The Glastonbury festival will be moved from its home at Worthy Farm in 2019 to protect the site, under plans outlined by its founder, Michael Eavis. He said the move to a site about 100 miles away was likely to take place every five years.
Eavis revealed that he had identified a site in the Midlands, though he did not specify where it was. “I am arranging for one year off, say every fifth year or so, to try and move the show to a site that’s more suitable, I have to say. But it would be a huge loss to Somerset if it went there forever, would it not?” he said.
Eavis, who started hosting the festival at Worthy Farm in 1970, told the BBC: “We’ve got a wonderful product, what we do, and we can do it almost anywhere. I love my own farm … I might have to move it eventually.
“Most people are on side now and it’s a wonderful, wonderful boost for the whole of Somerset and beyond as well.” He insisted the move away from the county would not be permanent, saying: “I don’t want to lose it for ever, no way.”
The festival has a regular fallow year to give local people – and the land itself – a rest from the annual disruption. The next fallow year is due in 2018.
Earlier this year Eavis said he had held discussions with the Longleat estate, about 15 miles away from Worthy Farm, but they proved unsuccessful.
It was also reported that Eavis had told an audience at the Oxford Union that he was keen to move the festival, which can attract about 175,000 people a year, away from his farm as early as 2017.
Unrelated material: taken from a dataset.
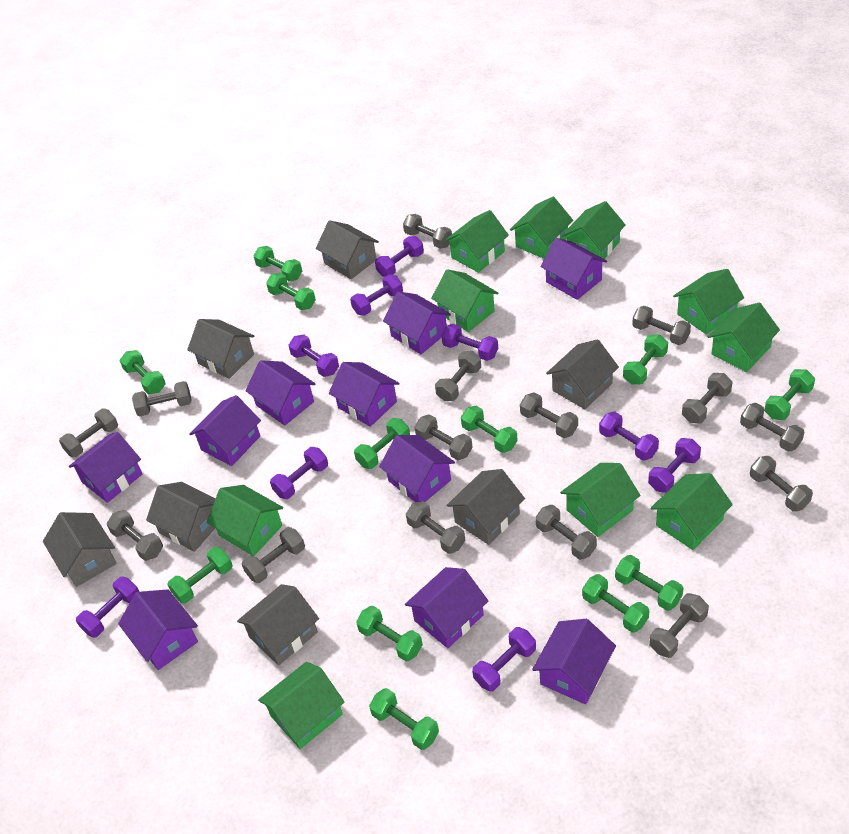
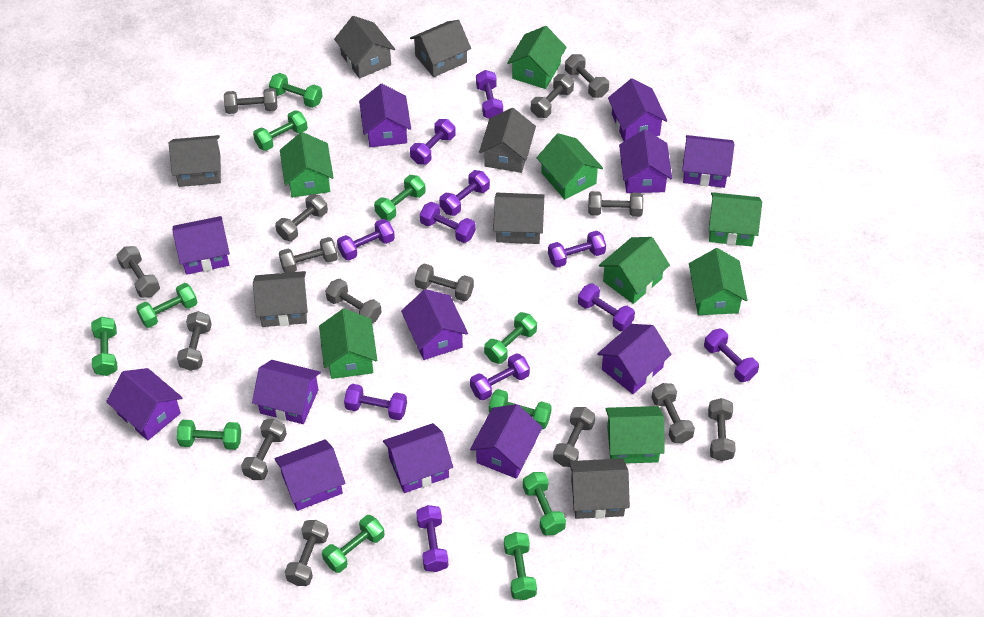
green dumbbell: 12 -> 11
green house: 10 -> 8
purple dumbbell: 9 -> 11
purple house: 10 -> 12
Eavis: #Glastonbury is so big, we're looking to potentially move in 2017, it's a huge operation and the site might not be suitable any more
— Oxford Union (@OxfordUnion) May 2, 2016
Eavis: #Glastonbury is now so big we need to rent land from 22 other farmers now! It's nothing short of a miracle that were still going!
— Oxford Union (@OxfordUnion) May 2, 2016
Eavis: We don't own all the land - I could have bought the land for #Glastonbury but I don't think that is the right thing to do.
— Oxford Union (@OxfordUnion) May 2, 2016
While it is not clear where the festival’s new site would be, the area between Milton Keynes and Birmingham is about 100 miles from Worthy Farm.
Eavis’s daughter Emily has previously suggested that an event held away from the farm would not bear the name Glastonbury festival.
Referring to the possibility of moving it to Longleat when that was being considered, she said: “It’s going to be the whole team behind the Glastonbury festival but it’s not going to be called Glastonbury. The main thing to set straight is that Glastonbury festival itself will always be at Worthy Farm.”
- This article was amended on 19 December 2016 because it incorrectly stated that the next Glastonbury festival will be in 2018. The next festival will be in 2017, and 2018 is scheduled to be a fallow year.